_Dataset records:_
···

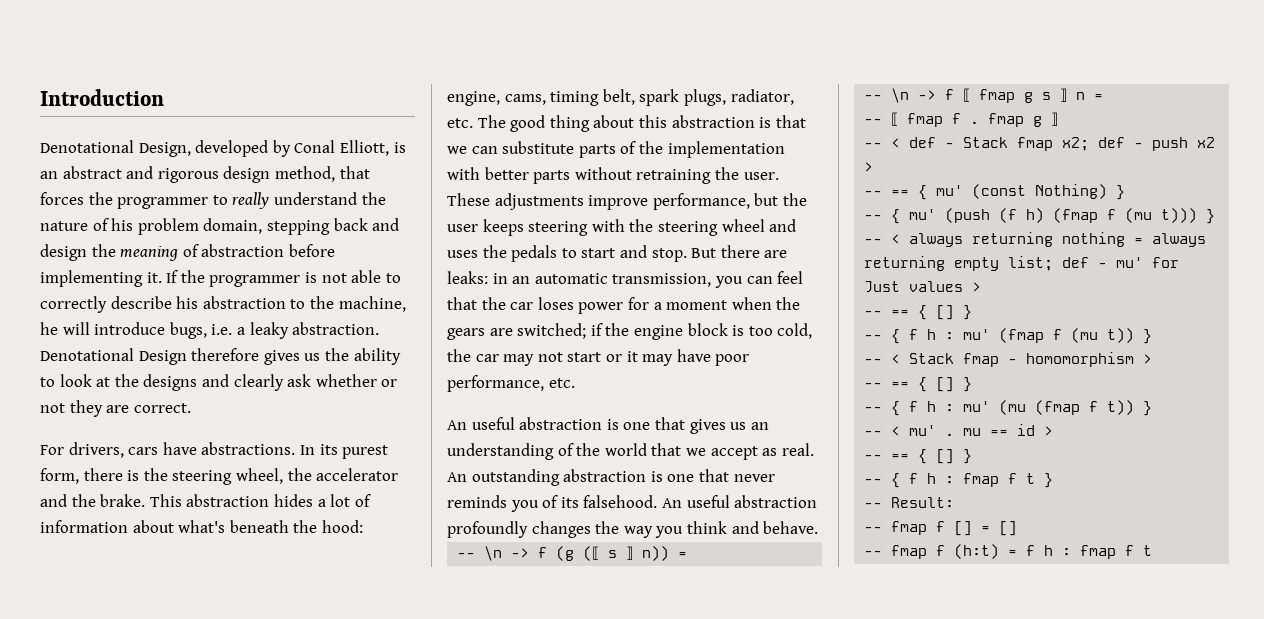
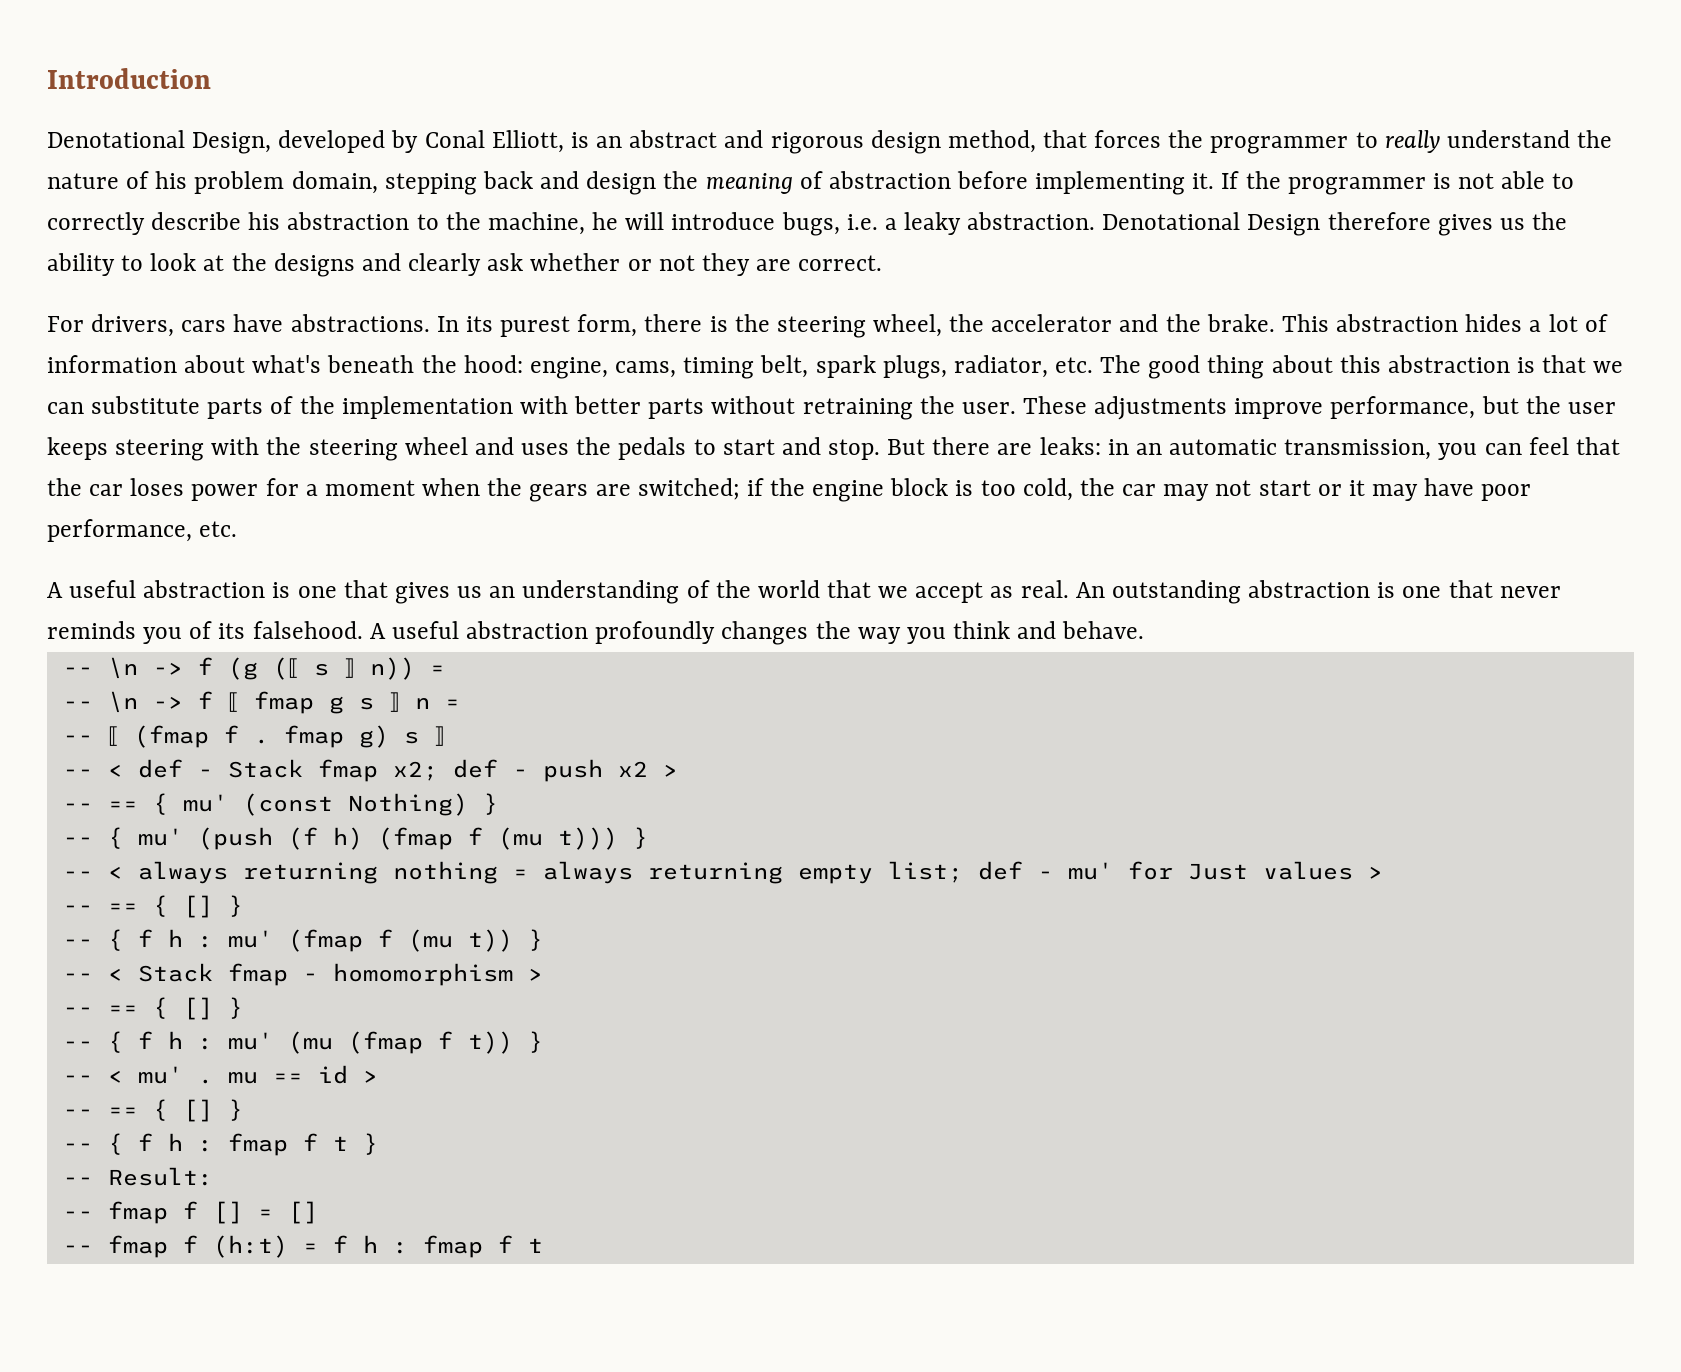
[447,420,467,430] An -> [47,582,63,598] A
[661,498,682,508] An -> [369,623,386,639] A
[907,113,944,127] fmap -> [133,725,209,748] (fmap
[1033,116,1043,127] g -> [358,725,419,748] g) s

···

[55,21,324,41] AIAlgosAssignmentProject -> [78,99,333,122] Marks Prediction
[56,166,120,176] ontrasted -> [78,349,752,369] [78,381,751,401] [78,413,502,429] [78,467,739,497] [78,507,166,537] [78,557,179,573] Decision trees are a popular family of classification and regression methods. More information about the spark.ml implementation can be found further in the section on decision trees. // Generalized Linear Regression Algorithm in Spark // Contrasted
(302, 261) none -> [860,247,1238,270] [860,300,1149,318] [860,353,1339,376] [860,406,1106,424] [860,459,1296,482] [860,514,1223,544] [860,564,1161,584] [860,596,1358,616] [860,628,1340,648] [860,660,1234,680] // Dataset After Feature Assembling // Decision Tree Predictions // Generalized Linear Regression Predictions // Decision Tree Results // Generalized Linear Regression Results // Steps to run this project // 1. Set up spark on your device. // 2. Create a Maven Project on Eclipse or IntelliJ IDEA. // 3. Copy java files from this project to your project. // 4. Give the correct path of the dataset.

···

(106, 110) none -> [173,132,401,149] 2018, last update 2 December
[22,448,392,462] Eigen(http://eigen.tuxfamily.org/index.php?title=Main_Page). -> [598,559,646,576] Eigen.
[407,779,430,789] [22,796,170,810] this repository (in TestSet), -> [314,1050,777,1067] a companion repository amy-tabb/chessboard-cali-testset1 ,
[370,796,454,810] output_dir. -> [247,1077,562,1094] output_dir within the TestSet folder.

···

_About this task:_ Using the entries above, return exactly the lines from the line with "[407,779,430,789] [22,796,170,810] this" to the line with "[370,796,454,810] output_dir. ->", counting both of those lines.

_Expected answer:_
[407,779,430,789] [22,796,170,810] this repository (in TestSet), -> [314,1050,777,1067] a companion repository amy-tabb/chessboard-cali-testset1 ,
[370,796,454,810] output_dir. -> [247,1077,562,1094] output_dir within the TestSet folder.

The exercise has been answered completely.